CE, Section, 29 avril 1987, n°61015

L’État responsable d’infractions commises par des détenus lors de leur libération conditionnelle et permission de sortir

Première publication : 29 avril 1987

Dernière modification : 6 décembre 2016

Considérant que les mesures de libération conditionnelle, de permission de sortir et de semi-liberté constituent des modalités d’exécution des peines qui ont été instituées à des fins d’intérêt général et qui créent, lorsqu’elles sont utilisées, un risque spécial pour les tiers susceptible d’engager, même en l’absence de faute, la responsabilité de l’État.

Texte de l'article :

La Banque Populaire de la région économique de Strasbourg a été victime le 6 mars 1978 d’un vol à main armée commis par trois hommes.

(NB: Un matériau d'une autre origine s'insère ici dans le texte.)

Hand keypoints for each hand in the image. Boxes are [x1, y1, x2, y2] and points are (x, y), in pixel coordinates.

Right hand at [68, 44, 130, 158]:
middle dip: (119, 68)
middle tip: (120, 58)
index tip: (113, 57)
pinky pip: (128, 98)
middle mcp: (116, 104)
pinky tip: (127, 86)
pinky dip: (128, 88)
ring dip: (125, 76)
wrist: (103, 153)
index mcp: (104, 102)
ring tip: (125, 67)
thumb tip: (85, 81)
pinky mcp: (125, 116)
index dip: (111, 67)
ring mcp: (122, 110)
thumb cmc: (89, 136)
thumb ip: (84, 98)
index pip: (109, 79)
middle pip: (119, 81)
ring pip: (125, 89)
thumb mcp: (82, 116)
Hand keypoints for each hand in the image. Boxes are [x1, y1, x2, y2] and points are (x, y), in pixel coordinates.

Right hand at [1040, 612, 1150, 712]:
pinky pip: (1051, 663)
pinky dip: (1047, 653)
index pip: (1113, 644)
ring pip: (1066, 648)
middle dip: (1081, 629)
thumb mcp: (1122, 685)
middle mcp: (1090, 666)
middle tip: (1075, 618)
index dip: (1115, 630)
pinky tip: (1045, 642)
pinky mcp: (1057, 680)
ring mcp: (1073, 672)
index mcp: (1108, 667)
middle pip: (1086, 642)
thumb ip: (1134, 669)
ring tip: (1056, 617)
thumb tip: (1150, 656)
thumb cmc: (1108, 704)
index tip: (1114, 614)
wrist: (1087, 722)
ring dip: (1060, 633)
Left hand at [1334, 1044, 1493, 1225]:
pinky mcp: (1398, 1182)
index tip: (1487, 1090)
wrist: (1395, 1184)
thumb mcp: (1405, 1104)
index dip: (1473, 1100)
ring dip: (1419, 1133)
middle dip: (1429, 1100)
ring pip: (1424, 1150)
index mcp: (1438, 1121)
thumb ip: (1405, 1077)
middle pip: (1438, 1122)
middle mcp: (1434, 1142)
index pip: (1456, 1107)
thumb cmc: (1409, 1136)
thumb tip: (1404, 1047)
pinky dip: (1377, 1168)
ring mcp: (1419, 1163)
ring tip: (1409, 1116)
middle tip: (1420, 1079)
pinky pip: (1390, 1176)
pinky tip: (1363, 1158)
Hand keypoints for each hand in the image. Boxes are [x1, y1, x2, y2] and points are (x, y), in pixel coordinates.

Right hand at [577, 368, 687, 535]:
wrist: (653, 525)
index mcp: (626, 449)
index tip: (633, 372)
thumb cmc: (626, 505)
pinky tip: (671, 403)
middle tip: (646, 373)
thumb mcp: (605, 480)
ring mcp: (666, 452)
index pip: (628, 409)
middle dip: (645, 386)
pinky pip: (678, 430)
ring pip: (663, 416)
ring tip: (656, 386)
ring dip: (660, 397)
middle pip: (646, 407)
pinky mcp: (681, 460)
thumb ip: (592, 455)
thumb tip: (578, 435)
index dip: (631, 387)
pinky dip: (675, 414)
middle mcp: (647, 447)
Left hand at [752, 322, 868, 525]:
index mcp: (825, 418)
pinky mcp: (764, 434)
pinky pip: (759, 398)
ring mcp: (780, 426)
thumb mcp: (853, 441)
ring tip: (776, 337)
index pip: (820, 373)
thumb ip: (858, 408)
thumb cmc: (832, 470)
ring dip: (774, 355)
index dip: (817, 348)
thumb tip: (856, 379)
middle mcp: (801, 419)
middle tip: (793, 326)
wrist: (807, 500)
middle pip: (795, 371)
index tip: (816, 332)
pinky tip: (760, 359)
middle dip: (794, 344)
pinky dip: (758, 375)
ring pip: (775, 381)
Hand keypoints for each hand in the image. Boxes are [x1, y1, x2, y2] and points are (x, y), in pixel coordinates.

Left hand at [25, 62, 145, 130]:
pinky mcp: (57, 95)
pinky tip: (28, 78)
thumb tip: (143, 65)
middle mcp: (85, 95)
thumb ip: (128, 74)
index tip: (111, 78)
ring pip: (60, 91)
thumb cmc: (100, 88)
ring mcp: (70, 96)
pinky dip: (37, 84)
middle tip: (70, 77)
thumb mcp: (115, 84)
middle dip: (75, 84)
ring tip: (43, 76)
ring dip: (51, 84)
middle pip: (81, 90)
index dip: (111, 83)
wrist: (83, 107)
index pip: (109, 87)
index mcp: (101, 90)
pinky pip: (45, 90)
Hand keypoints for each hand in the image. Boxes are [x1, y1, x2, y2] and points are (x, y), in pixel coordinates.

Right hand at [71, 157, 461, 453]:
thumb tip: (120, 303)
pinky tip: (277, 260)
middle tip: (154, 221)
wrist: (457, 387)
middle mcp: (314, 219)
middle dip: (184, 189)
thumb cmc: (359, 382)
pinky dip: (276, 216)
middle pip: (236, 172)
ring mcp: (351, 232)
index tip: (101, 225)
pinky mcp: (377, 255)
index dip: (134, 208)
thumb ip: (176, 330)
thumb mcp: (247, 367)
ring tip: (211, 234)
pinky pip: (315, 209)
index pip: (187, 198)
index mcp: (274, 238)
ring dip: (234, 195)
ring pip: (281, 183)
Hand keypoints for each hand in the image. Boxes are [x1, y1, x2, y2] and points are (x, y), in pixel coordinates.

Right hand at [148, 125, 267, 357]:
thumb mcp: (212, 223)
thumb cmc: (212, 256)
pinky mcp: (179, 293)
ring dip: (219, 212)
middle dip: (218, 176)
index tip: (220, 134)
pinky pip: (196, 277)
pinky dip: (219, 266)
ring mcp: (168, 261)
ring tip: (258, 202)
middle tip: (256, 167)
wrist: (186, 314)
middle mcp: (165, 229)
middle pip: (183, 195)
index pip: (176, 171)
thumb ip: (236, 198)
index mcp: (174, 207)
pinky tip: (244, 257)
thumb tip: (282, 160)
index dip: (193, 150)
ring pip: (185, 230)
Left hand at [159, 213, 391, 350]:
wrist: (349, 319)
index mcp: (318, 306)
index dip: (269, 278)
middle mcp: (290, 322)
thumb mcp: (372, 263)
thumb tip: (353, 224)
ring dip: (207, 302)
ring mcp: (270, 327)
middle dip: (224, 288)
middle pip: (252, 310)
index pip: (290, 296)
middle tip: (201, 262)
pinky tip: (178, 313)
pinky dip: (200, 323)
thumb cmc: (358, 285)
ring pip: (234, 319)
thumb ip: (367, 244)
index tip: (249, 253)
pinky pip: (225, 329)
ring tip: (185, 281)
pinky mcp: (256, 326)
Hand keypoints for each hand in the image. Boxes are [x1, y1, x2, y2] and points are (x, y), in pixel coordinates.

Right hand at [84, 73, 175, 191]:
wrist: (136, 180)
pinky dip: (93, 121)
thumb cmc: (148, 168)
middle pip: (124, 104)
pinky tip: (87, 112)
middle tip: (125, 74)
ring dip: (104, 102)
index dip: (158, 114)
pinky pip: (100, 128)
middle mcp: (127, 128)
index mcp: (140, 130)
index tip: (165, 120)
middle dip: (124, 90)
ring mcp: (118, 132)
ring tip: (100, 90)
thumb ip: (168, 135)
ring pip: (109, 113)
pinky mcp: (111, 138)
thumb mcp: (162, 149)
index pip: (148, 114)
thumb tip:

Le premier était un homme détenu, bénéficiaire ce jour-là d’une permission de sortir, le deuxième, était bénéficiaire d’une semi-liberté et le troisième ancien détenu, se trouvait alors en libération conditionnelle.

Estimant l’État responsable du préjudice subi, la banque populaire a effectué un recours afin de le voir condamné à réparer le préjudice qu’elle a subi.

Le tribunal administratif de Strasbourg et le Conseil d’État ont tous les deux confirmé la responsabilité de l’État

En effet, le Conseil d’État a notamment relevé que lors du vol, le troisième homme n’avait pas satisfait aux obligations de probation auxquelles il était soumis, la non-réactivité de l’État permet donc au Conseil d’État de déduire un lien de cause à effet entre le fonctionnement du service pénitentiaire et le dommage causé à la banque.

Le Conseil d’État a donc rejeté le recours du Garde des sceaux.